On Nov. 29, Givens received 2012 Cape May County Young Historian Award during the Cape May County Historical Museum & Genealogy Society's annual awards ceremony. Museum Director Pary Tell said the society honors one young county resident each year who is working to promote and/or preserve the past in some way.

"(Givens) took on a project that needed to be completed, and she dedicated herself to getting it done," Tell said. "What she has done allows me to put exhibits together more efficiently and to find and keep track of our county's historical records, so they can be made available to the county residents."

Tell said the award is also a way for the society to encourage other young county residents to consider doing things to promote and preserve history. Last year's award went to Jacklyn Gray, of Erma, a young woman who works at Cold Spring Village as a potter, keeping the 19th century craft alive. The year before, the award went to a young man who does traditional woodwork, Tell said.

"We want to make young people aware of how important it is to preserve these things of our past, whether it's historical records, a trade or what have you," she said.

Givens said she is honored and proud to represent the county as this year's young historian. She hopes to act as a role model for others. Taking a short break from transcribing the museum's accession records on a recent Tuesday morning, Givens talked about her internship, being honored with Young Historian Award, her love of history and her aspirations.

She said she has been fascinated by history since she was a child. She said she loved to read and would spend endless hours at the local library. It was there that she stumbled on her love for the subject.

"I remember one time when I was 8 years old, I was at the library and I wandered over to the nonfiction section and found a book that had pyramids on it," Givens said. "I thought, 'This is pretty cool looking,' so I took it home and I read it. I was so fascinated by pyramids and ancient Egypt that I went back and I gobbled up all the books they had on ancient Egypt. Then I started on ancient Rome and ancient Greece, and it brought me up to more modern times."

During her high school years, Givens recalls pleading with her teachers to allow her to do extra-credit projects on ancient civilizations, which she would present to her classmates in hope of encouraging them to love the subject, too.

"History is about humans, people just like us," she said. "The only difference is they were not exactly up to our standards. They weren't advancing technology or the rules of society. They had different etiquette, different lifestyles, different clothes, different housing, different technology, but that's the only difference."

Givens has an associate's degree in history from Atlantic Cape Community College. In January, she will begin spring classes at Richard Stockton College, working toward a bachelor's degree in history and a minor in creative writing. She said her goal is to integrate the two subjects and become a historical fiction writer.
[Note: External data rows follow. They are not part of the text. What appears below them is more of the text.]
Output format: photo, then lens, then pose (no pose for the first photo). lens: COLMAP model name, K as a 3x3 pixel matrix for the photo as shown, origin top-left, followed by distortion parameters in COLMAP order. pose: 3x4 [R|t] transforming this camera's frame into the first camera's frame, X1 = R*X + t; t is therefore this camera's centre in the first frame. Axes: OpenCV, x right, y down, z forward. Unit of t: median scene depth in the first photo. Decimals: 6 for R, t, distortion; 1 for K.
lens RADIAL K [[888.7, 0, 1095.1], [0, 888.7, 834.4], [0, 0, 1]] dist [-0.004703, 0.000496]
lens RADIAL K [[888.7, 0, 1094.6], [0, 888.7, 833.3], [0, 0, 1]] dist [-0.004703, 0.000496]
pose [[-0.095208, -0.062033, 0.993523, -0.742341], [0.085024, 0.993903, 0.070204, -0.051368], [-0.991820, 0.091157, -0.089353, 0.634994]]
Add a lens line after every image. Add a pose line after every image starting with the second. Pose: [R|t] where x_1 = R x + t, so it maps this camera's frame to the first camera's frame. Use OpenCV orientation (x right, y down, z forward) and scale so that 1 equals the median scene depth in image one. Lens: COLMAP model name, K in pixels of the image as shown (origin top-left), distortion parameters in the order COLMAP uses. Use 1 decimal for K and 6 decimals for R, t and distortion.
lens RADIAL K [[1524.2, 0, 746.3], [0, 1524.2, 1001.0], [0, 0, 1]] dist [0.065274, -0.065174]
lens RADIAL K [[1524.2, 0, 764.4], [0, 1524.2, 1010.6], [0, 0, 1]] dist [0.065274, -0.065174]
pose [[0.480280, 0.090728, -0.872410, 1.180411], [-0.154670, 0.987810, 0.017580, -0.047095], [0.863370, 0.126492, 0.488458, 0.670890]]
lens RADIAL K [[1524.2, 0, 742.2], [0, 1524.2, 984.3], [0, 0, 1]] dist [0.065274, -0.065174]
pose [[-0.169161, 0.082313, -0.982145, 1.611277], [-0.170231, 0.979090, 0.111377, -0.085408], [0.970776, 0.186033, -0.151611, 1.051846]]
She already has gotten a head start. She has been published 21 times, with links to most of her writings on her website, kath

Givens said she's most proud of her publication in The Copperfield Review's fall 2012 issue, which printed her historical fiction short story, "The Lost Colony."

"(The Copperfield Review) is a pretty big magazine, especially for historical fiction, so when they accepted my story back in November, I was just through the moon," she said. "It kind of confirmed for me that maybe I can do this."

Given said she's focusing her attention on writing a historic fiction novel and looks forward to her spring semester at Stockton. She said she will continue her internship at the museum and is not entirely sure of the career path she'll fall into. But she knows it will have to do with history.

"My life is just starting," Givens said.